Required work: Return a copy of every line in the records that includes the word "ティフォージ".

Data to use:
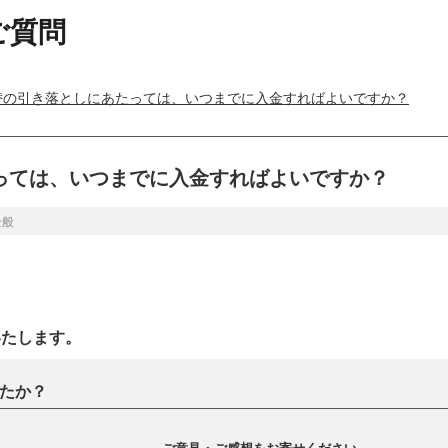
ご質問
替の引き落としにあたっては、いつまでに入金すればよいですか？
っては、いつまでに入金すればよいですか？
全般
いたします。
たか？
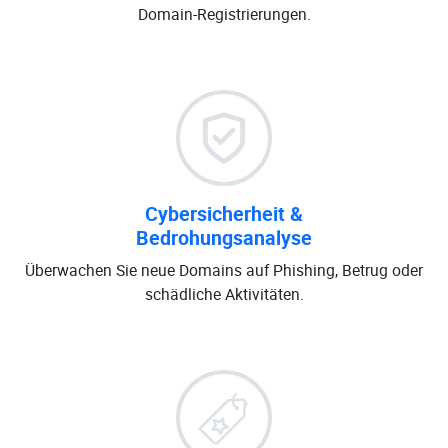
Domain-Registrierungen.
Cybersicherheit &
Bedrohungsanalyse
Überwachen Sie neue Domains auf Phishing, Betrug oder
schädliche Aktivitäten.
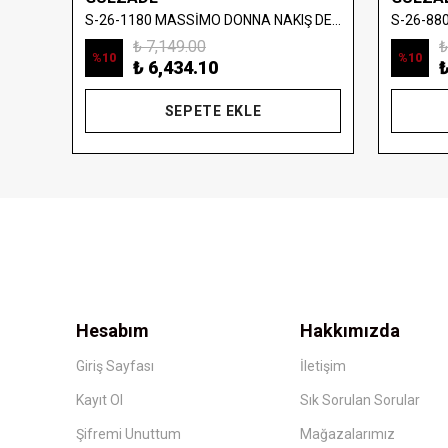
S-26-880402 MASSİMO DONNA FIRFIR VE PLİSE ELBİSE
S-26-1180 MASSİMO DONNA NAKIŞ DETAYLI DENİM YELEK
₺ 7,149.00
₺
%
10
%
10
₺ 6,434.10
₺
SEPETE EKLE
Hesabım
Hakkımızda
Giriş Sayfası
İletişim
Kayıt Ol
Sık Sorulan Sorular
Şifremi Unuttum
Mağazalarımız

--

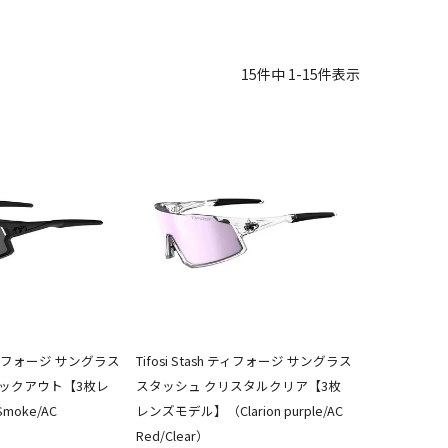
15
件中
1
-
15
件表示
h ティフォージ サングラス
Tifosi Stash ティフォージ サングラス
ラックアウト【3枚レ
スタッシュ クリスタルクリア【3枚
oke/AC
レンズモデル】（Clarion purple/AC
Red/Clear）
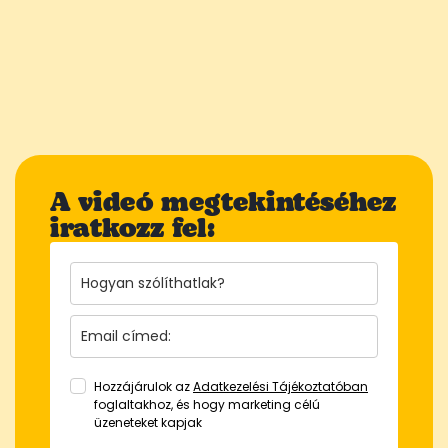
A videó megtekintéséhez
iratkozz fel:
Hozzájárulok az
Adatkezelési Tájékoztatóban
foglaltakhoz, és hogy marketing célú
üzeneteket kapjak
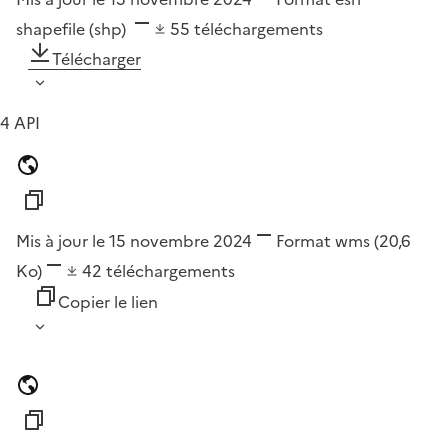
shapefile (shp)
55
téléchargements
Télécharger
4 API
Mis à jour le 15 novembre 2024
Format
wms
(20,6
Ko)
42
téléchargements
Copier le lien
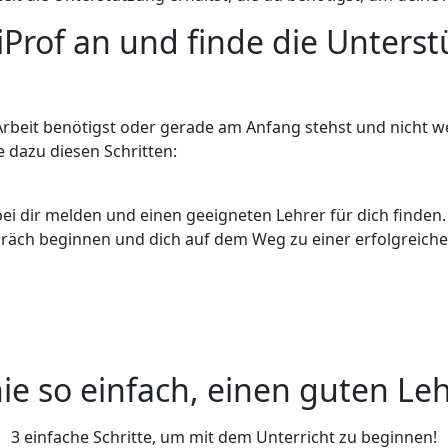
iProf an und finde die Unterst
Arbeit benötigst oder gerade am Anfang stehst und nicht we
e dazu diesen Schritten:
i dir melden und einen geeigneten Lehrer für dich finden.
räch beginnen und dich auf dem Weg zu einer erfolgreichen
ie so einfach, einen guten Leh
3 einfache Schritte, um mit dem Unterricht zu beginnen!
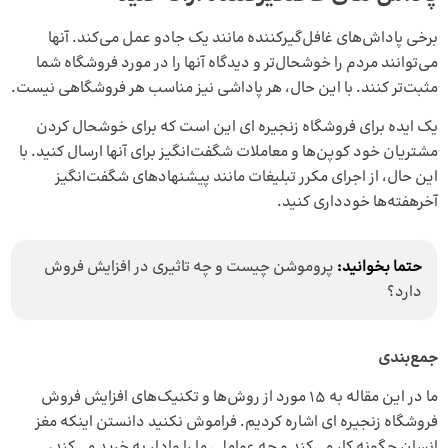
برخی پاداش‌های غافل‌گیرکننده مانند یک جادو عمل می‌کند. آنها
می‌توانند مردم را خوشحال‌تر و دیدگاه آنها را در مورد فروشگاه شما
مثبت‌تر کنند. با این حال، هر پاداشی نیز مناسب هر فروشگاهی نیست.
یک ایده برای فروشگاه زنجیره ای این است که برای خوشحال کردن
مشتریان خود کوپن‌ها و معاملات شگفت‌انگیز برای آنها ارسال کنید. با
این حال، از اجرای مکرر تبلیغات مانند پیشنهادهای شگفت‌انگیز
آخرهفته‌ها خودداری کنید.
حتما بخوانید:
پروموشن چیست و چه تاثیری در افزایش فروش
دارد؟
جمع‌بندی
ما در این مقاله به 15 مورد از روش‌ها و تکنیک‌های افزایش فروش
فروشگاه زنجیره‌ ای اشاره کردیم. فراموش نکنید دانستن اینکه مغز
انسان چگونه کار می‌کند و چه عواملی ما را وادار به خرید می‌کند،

Solved problem:
h ティフォージ サングラス
Tifosi Stash ティフォージ サングラス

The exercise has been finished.